The Economist Corporate Network is the Middle East’s key platform for C-Suite business leaders to access insights and analysis of local and regional political economies and the prevailing global conditions shaping them. As such, I would like to share ECN’s monthly QUEST report. This report keeps you updated on the economic performance of five of the most significant economies in the region, namely: Qatar, the United Arab Emirates, Egypt, Saudi Arabia and Turkey.

As was largely expected, Saudi Arabia’s government has announced that the annual haj pilgrimage—which is due to begin in mid-July—will be restricted to 60,000 Saudi Arabian citizens and residents aged between 18 and 65, barring foreign visitors for a second consecutive year owing to the coronavirus pandemic.

In the words of US baseball legend and notorious malapropist Yogi Berra: “It’s like déjà vu all over again.”

The annual event is both a major revenue-earner (worth around $12bn or 2% of Saudi’s total GDP and 4% of its non-oil GDP) and a source of prestige—affirming the kingdom’s position, and that of its ruling family, as leaders of the Islamic world. The lateness of the decision reflects the reluctance with which it will have been taken. Only 1,000 locally based pilgrims were allowed to perform the ritual in 2020, compared with more than 2m in previous years, causing a significant loss of earnings at a time when the pandemic and associated oil price slump were already placing the public finances under severe strain. The fiscal position has improved in 2021, but another deficit (with a government balance of -2.6% in 2021) is expected.

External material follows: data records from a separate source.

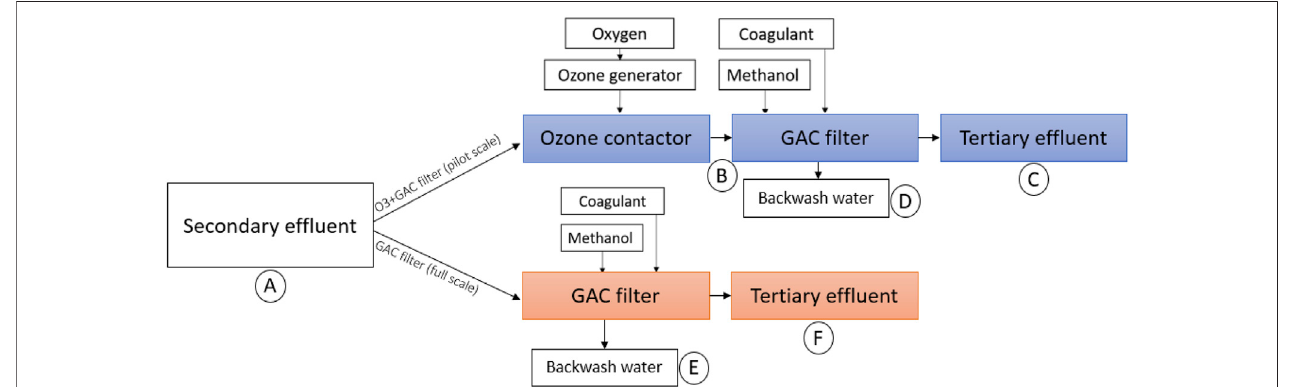
FIGURE 2 | Process steps and sampling locations (A – F) in the Ozonation + GAC fi ltration pilot plant (top) and the full-scale GAC fi lter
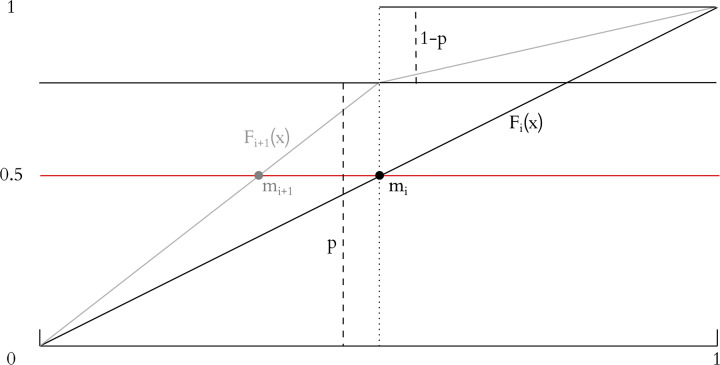
The key step of the Horstein algorithm: Distorting the CDF.The CDF transition is shown for the case where the initial transition is b0 = 0. The CDF Fi(x) is initially a line segment with gradient 1. It is partitioned at the point mi where Fi(x) = 0.5 and the left and right gradients are scaled by factors p and 1 − p. In the case b1 = 1, the respective factors would be 1 − q and q.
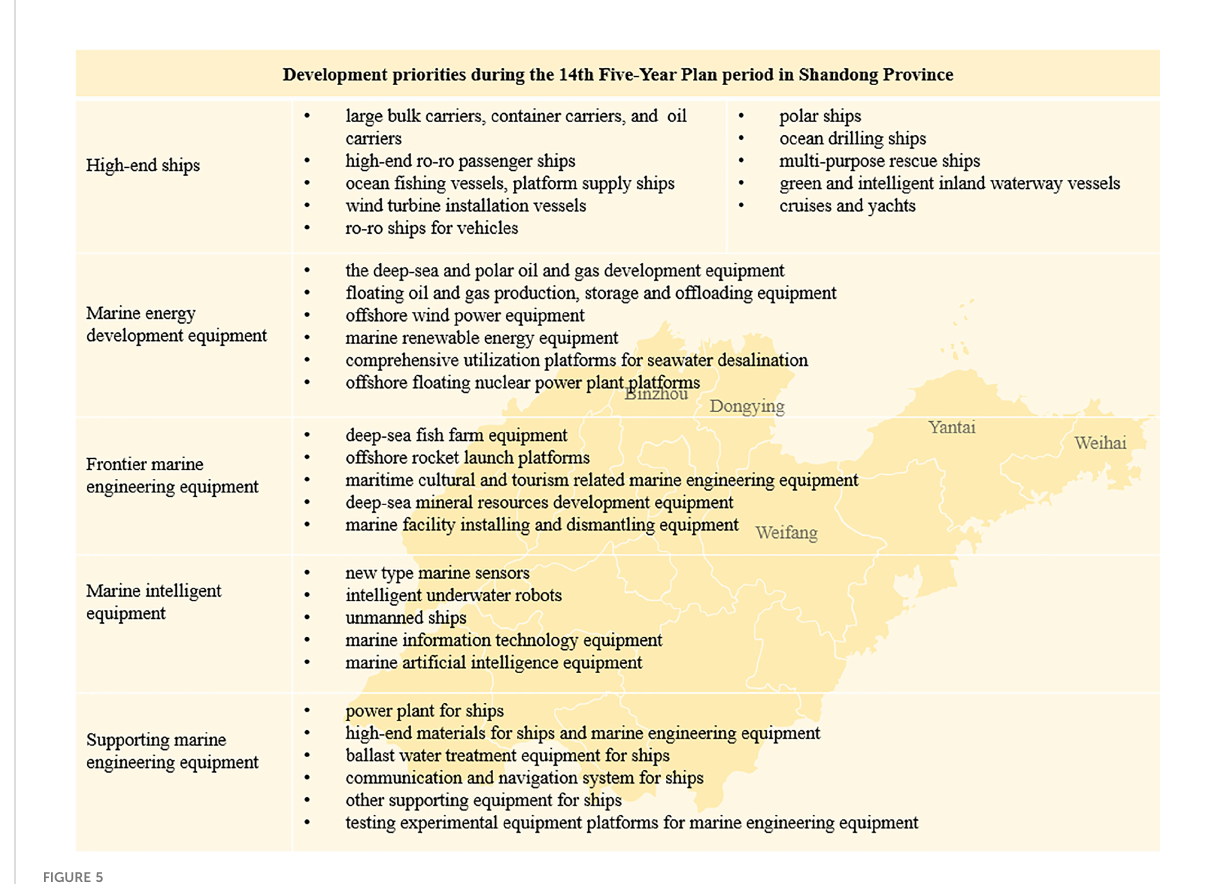
FIGURE 5 Development priorities during the 14th Five-Year Plan period in Shandong Province. Source: Authors ’ compilation based on MEE policies in Shandong Province ’ s 14th Five-Year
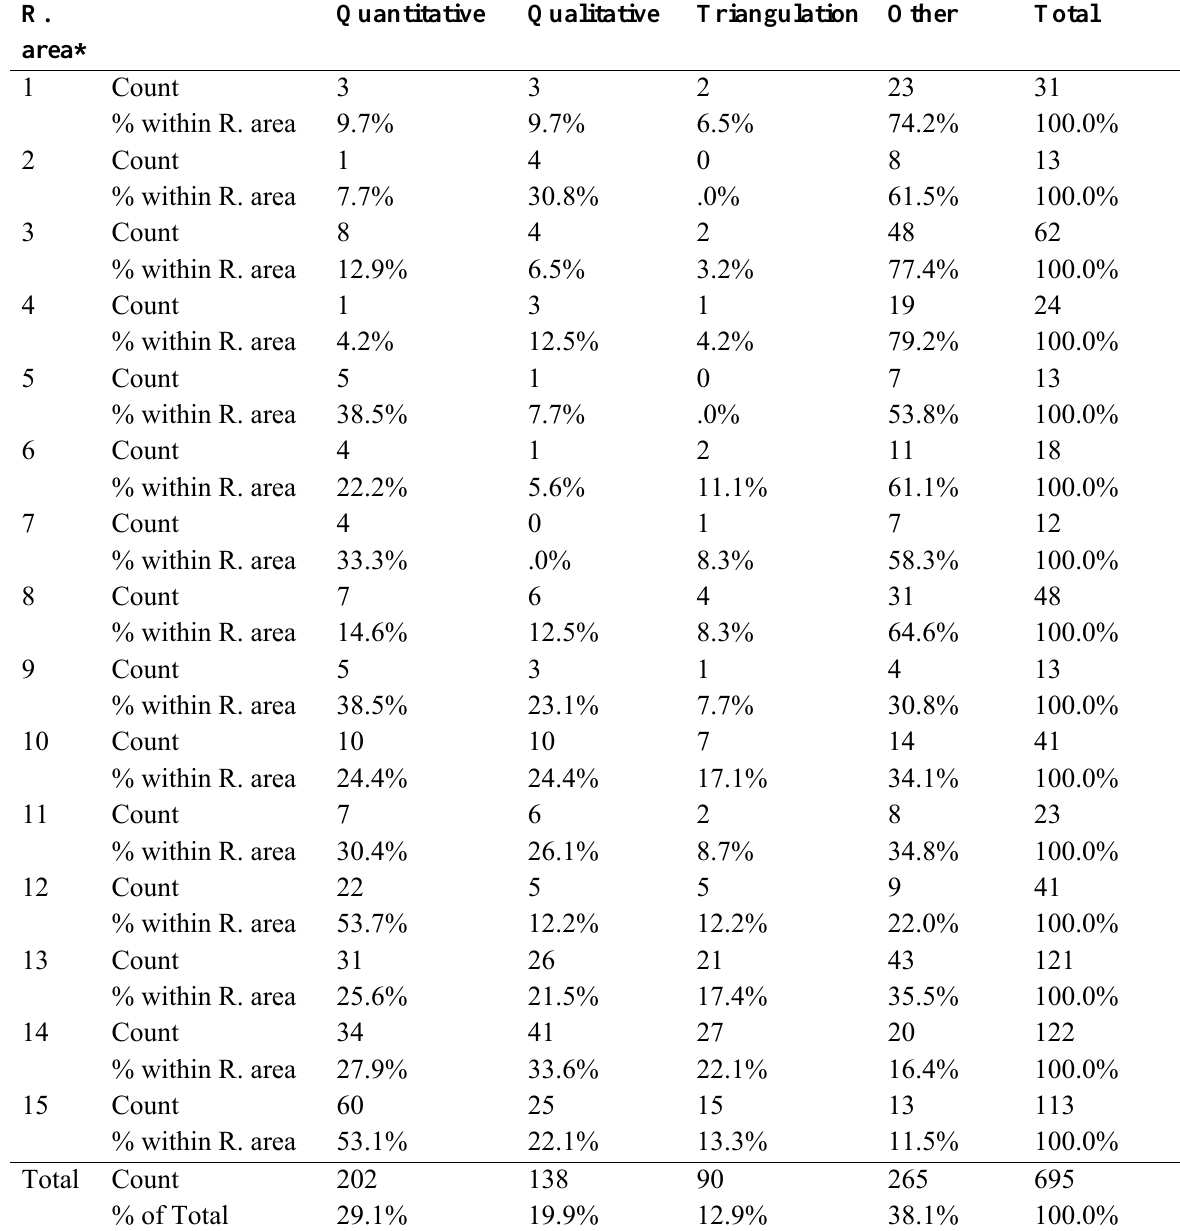
Table 7 Frequency Tabulation of Methods by Research Area (N = 695)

Although the kingdom’s coronavirus vaccine rollout is progressing well, after a relatively slow start, (with nearly 50 doses now administered per 100 of population), cases have been rising steadily since late March. International flights resumed in June, but are subject to strict quarantine requirements for the unvaccinated, which would be near-impossible to enforce during a full haj. Making inoculation a condition of visiting (as it will be for those residents attending) would not only be logistically daunting—requiring technological co‑ordination probably beyond the capacities of many prospective worshippers’ home countries—but also severely limiting in itself, given low vaccination rates in those source markets. A resumption of travel freedoms, for leisure and religious tourism, remains a distant prospect in some parts of the Middle East.